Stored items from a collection
───

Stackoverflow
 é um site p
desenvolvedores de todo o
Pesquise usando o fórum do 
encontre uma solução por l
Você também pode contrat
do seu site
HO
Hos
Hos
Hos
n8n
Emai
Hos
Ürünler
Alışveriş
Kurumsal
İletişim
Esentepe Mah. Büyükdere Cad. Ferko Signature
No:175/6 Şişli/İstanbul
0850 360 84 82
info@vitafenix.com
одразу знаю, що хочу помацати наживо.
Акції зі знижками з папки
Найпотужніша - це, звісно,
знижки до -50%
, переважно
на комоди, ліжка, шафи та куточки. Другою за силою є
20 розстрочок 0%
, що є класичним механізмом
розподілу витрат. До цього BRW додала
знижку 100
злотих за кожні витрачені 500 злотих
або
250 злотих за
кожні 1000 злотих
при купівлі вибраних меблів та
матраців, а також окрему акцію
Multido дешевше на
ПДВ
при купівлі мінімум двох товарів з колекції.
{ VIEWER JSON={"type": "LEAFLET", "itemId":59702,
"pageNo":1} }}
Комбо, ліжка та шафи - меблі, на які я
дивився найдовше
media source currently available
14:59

───

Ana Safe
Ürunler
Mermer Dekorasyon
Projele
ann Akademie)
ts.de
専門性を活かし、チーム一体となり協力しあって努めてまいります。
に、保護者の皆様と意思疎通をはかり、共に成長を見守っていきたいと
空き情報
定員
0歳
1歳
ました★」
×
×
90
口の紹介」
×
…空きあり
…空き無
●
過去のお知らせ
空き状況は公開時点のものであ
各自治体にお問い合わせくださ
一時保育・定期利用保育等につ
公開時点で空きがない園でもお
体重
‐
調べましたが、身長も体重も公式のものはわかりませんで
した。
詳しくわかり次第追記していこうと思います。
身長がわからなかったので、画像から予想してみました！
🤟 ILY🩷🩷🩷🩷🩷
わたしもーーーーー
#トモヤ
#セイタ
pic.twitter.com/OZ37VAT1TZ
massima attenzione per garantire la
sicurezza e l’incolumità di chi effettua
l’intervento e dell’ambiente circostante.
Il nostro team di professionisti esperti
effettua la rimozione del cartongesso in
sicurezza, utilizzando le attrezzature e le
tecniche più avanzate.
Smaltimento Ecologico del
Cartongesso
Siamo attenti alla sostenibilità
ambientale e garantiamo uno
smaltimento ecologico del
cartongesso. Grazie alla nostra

───

§ **TASK DETAILS**
For the lines above, output exactly those from the line containing "各自治体にお問い合わせくださ" through the line containing "cartongesso. Grazie alla nostra", and skip the others.

§ **OUTPUT FOR THIS EXERCISE**
各自治体にお問い合わせくださ
一時保育・定期利用保育等につ
公開時点で空きがない園でもお
体重
‐
調べましたが、身長も体重も公式のものはわかりませんで
した。
詳しくわかり次第追記していこうと思います。
身長がわからなかったので、画像から予想してみました！
🤟 ILY🩷🩷🩷🩷🩷
わたしもーーーーー
#トモヤ
#セイタ
pic.twitter.com/OZ37VAT1TZ
massima attenzione per garantire la
sicurezza e l’incolumità di chi effettua
l’intervento e dell’ambiente circostante.
Il nostro team di professionisti esperti
effettua la rimozione del cartongesso in
sicurezza, utilizzando le attrezzature e le
tecniche più avanzate.
Smaltimento Ecologico del
Cartongesso
Siamo attenti alla sostenibilità
ambientale e garantiamo uno
smaltimento ecologico del
cartongesso. Grazie alla nostra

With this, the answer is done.